TUGAS 1
Menurut kutipan tentang sertifikasi guru, berapa jam mengajar minimal yang ingin didapatkan guru?

____________

Kini, entah berapa ribuan orang
yang menunggu kepastian dari pemerintah. Tentang nasib mereka. Dan sebaiknya pemerintah
bersikap bijak tentang keadaan terjadi di lapangan. Jangan salah kalau pada
akhirnya dengan sertifikasi terjadi bentrokan atau guru yang gontok-gontokan
karena ingin mendapatkan jam ngajarnya min 24 jam karena menginginkan hak dari
sebuah proses.
Kita juga perlu membuka mata
lebar. Entah berapa puluh korban guru honor yang belum disertifikasi terpaksa
dikeluarkan atau dibacklist dari
sekolah tempatnya mengajar hanya karena sebuah sistem adanya guru yang telah
tersertifikasi di sekolah tersebut. Sungguh ironi. Di tengah pengabdiannya
sebagai guru, tanpa pernah membedakan anak didiknya, mereka terpaksa mengalah
karena pemerintah membedakan guru bersertifikasi dengan guru yang belum
disertifikasi.

____________

TUGAS 2
Ulangi tanpa perubahan bagian catatan di bawah yang diawali baris berisi "this 1063×1075 image." dan diakhiri baris berisi "[521, 521, 540, 531] StreetNumber: 716", kedua baris itu ikut disertakan.

____________

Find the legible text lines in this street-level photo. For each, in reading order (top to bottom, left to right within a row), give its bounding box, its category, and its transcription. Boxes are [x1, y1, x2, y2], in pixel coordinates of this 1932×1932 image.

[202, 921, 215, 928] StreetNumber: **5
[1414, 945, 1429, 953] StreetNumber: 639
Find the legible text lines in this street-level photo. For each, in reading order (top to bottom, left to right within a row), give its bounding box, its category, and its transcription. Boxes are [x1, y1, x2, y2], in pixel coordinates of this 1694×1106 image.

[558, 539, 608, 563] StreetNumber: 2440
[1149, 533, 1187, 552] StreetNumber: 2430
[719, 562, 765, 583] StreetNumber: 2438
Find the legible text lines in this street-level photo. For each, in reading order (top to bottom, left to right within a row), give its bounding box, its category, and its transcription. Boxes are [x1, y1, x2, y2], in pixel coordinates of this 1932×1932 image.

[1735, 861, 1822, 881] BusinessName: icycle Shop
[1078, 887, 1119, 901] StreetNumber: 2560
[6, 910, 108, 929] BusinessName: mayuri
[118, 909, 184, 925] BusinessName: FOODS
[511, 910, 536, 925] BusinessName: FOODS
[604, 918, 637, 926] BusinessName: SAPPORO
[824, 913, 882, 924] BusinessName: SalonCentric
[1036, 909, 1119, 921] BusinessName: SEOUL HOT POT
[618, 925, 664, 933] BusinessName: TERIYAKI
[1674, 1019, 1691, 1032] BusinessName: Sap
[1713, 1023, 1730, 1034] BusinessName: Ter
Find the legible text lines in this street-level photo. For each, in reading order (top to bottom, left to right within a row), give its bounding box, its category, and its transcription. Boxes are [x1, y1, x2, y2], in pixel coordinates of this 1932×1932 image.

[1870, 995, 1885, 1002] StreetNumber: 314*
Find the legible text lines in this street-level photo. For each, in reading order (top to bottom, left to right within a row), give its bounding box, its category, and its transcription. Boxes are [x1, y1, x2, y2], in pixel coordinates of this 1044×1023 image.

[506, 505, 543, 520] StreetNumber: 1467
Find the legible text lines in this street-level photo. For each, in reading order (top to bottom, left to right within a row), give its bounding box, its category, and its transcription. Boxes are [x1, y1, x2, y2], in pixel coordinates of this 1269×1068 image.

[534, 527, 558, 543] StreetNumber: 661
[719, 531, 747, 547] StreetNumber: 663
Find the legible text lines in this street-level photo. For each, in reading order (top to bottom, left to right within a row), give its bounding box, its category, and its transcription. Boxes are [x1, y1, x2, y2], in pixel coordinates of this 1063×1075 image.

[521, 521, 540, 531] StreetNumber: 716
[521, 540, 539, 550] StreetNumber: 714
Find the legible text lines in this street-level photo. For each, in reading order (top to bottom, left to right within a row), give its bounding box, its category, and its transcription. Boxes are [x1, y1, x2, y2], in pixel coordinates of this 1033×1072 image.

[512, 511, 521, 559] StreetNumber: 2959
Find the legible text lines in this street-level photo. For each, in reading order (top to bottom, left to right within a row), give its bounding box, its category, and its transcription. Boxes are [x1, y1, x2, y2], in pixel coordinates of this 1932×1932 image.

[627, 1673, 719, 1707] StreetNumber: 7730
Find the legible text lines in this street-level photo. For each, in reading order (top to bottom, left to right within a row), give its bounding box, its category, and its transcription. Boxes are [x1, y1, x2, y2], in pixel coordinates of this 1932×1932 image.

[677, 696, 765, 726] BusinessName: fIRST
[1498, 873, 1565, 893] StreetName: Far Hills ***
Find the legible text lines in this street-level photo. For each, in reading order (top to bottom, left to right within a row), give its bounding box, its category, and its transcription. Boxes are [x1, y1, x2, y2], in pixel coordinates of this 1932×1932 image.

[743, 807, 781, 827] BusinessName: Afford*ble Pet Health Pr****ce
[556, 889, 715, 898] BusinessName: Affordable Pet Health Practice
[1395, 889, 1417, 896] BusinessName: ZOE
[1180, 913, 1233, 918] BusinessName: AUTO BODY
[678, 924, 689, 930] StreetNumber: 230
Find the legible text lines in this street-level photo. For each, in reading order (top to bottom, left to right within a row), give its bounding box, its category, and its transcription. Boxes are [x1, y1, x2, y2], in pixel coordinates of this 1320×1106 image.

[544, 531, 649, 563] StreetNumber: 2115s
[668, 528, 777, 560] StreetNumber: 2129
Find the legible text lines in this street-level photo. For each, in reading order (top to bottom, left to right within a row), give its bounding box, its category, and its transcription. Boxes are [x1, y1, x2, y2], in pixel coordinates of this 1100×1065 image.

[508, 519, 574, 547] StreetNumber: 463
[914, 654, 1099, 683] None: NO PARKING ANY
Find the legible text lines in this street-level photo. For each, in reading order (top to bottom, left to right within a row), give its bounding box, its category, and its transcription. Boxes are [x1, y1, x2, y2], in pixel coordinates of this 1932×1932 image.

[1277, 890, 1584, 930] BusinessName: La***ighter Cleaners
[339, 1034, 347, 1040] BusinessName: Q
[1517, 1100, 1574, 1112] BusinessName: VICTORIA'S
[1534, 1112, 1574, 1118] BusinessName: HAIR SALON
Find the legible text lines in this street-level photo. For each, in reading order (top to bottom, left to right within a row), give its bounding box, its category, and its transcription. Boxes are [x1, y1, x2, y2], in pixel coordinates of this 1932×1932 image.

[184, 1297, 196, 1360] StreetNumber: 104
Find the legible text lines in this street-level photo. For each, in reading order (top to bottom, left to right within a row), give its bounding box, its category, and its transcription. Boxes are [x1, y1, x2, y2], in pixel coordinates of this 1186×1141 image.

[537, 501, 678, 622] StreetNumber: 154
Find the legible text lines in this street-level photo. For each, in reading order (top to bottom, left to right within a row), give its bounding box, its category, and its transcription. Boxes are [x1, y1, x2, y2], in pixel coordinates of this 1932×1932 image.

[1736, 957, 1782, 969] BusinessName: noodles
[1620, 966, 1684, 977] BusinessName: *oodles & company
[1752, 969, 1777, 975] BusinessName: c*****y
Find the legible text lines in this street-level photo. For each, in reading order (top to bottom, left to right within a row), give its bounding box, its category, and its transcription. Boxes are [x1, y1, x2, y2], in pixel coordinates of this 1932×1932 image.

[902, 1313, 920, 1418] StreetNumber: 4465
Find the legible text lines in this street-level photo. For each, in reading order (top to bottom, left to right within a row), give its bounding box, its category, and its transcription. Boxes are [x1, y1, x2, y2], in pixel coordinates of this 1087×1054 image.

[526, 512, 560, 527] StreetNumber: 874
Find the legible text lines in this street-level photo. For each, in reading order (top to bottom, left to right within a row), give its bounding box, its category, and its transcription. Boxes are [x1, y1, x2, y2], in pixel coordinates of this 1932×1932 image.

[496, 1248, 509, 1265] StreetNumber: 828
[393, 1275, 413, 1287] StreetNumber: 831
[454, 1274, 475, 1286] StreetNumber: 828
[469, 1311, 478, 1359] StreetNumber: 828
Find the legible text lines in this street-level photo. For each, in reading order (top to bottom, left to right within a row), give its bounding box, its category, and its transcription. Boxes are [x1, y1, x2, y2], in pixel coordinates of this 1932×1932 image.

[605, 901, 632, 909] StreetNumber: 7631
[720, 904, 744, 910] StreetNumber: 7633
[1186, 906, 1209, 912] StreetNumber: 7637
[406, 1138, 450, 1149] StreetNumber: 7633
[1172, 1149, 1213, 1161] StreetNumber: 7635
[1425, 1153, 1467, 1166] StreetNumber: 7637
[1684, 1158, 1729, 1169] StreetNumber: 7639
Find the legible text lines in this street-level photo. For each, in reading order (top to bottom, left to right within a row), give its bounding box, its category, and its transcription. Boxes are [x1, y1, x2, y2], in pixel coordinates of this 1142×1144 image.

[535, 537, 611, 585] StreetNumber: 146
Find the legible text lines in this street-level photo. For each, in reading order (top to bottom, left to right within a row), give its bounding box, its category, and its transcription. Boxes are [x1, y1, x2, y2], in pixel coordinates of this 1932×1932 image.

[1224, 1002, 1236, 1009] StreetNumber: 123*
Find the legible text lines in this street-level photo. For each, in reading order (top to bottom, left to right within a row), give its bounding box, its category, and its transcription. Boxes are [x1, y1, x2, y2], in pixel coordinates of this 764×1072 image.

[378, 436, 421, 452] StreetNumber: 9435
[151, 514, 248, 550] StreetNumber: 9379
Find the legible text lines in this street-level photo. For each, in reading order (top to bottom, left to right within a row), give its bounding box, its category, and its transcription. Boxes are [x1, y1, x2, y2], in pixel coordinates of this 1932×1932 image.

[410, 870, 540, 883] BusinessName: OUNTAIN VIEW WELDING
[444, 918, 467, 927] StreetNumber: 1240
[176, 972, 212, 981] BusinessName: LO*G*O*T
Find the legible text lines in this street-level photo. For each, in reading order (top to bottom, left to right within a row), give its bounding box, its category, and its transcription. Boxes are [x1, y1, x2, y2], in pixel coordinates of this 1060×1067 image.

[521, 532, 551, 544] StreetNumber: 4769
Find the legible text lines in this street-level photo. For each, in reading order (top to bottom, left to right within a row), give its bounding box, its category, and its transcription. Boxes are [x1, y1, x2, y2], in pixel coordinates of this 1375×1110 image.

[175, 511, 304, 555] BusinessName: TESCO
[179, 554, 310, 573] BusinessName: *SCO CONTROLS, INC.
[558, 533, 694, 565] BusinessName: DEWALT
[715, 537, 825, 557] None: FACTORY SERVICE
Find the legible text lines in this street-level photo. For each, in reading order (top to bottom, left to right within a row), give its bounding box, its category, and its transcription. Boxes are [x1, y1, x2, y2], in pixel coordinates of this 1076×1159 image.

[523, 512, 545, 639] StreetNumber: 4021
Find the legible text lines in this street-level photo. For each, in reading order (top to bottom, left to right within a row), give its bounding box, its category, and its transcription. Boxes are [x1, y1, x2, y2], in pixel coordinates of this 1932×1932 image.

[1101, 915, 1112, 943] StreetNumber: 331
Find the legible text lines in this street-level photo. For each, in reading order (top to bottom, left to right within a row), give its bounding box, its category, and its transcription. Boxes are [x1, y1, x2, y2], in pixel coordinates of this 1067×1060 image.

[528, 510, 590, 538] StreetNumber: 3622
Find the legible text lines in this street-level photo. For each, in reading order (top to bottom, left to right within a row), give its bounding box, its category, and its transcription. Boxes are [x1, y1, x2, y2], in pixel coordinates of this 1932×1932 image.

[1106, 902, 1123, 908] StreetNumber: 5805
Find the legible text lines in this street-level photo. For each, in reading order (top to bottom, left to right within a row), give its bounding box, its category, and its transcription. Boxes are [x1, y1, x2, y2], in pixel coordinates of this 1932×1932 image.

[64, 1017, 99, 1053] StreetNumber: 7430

____________

JAWABAN TUGAS 1
Minimal 24 jam.

JAWABAN TUGAS 2
Find the legible text lines in this street-level photo. For each, in reading order (top to bottom, left to right within a row), give its bounding box, its category, and its transcription. Boxes are [x1, y1, x2, y2], in pixel coordinates of this 1063×1075 image.

[521, 521, 540, 531] StreetNumber: 716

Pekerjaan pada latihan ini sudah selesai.